2.2 Calculating the total error
Formula:
That is, we need to calculate each desired error and
E (total) = e (o0) +e (O1) = (1/2) * (0.748598311-0.5) ^2+ (1/2) * (0.759762733-0.9) ^2=0.01545028+0.009833246=0.025283526
2.3 Reverse Propagation
The impact of each weight on the error, we can see the following figure more intuitive to understand the reverse transmission of errors
2.3.1 The power value of hidden layer to output layer
The weighted value of the hidden layer to the output layer, in the example above is W5,w6,w7,w8
We take the W6 parameter as the example, calculates the W6 to the overall error the influence to have how big, may use the whole error to the W6 parameter derivation:
Obviously there is no W6 formula for Etotal, we only have W6 calculation formula for net (O1)
But according to the chain law of the partial derivative, we can multiply the derivation formula of our existence by the chain type.
Let's calculate the bias of each formula:
Calculation
:
This is the derivative of a composite function.

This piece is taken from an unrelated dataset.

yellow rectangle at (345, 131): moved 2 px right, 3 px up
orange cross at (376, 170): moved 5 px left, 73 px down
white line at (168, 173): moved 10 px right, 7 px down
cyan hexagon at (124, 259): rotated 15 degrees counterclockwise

If {\displaystyle F} and {\displaystyle g} are two related to {\displaystyle x}-guided functions, the derivative of the composite function {\displaystyle (F\circ g) (x)} is {\displaystyle ( F\circ g) ' (x)} is:
{\displaystyle (F\circ g) ' (x) =f ' (g (x)) G ' (x).}
Here g (x) =target (O1) the-out (O1) G ' (x) =-1
=-(0.5-0.748598311) =0.248598311
Calculation
Known
Let's deduce
:
Or the derivation of compound functions
The result of the final derivation:
=0.748598311* (1-0.748598311) =0.251401689*0.748598311=0.18819888
Calculation
That is, net (O1) ' =out (H2) =0.601327636
Finally our formula
= *out (H2)
=0.248598311*0.18819888*0.601327636=0.028133669
The weight of 2.3.1.1 and the new W6.
w6=w6-x*
where x is what we often say learning rate, set X learning rate to 0.1 so the weight of the new W6 is
0.35-0.1*0.028133669=0.347186633
For the same reason, we can also calculate the weight of the new W5,w6,w7,w8
But how to calculate and with the new w1,w2,w3,w4 weight?

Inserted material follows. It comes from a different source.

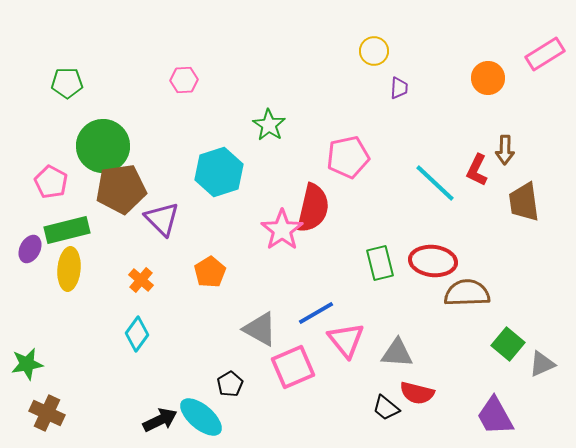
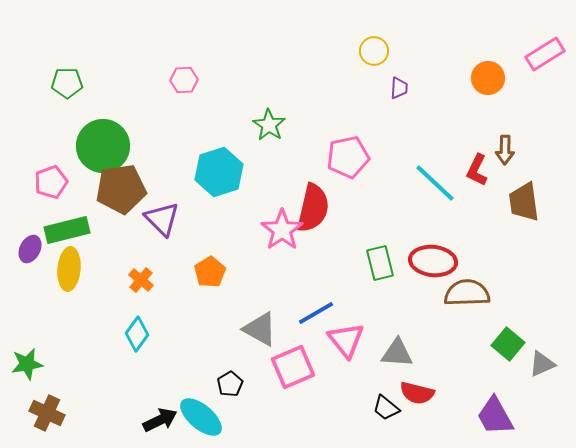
pink pentagon at (51, 182): rotated 24 degrees clockwise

The weight of 2.3.2 hidden layer and new
The approximate algorithm is similar to the previous one, as shown in the following figure:
Calculation formula:
2.3.2.1 calculation
For Out (H1) Etotal does not rely on out (H1) calculations, it needs to split the total into two Eo1 and EO2 to compute
The formula is as follows:
Then deduce the formula:
Calculation
Similarly, you can calculate
2.3.2.2 Calculation
2.3.2.3 calculation
The last three are multiplied by:
2.3.2.4 Integral formula
According to the previous formula, we can deduce the final formula
The weight of 2.3.2.4 and the new W1.
The same as the weight of the calculated W6:
Set the learning rate and calculate the weight value of the W1
3. Calculate get the best weight
We will get the new weight of the iterative, iterative a certain number of times until close to expectations o1:0.5 o2:0.9, the weight w1...w8, is the weight required.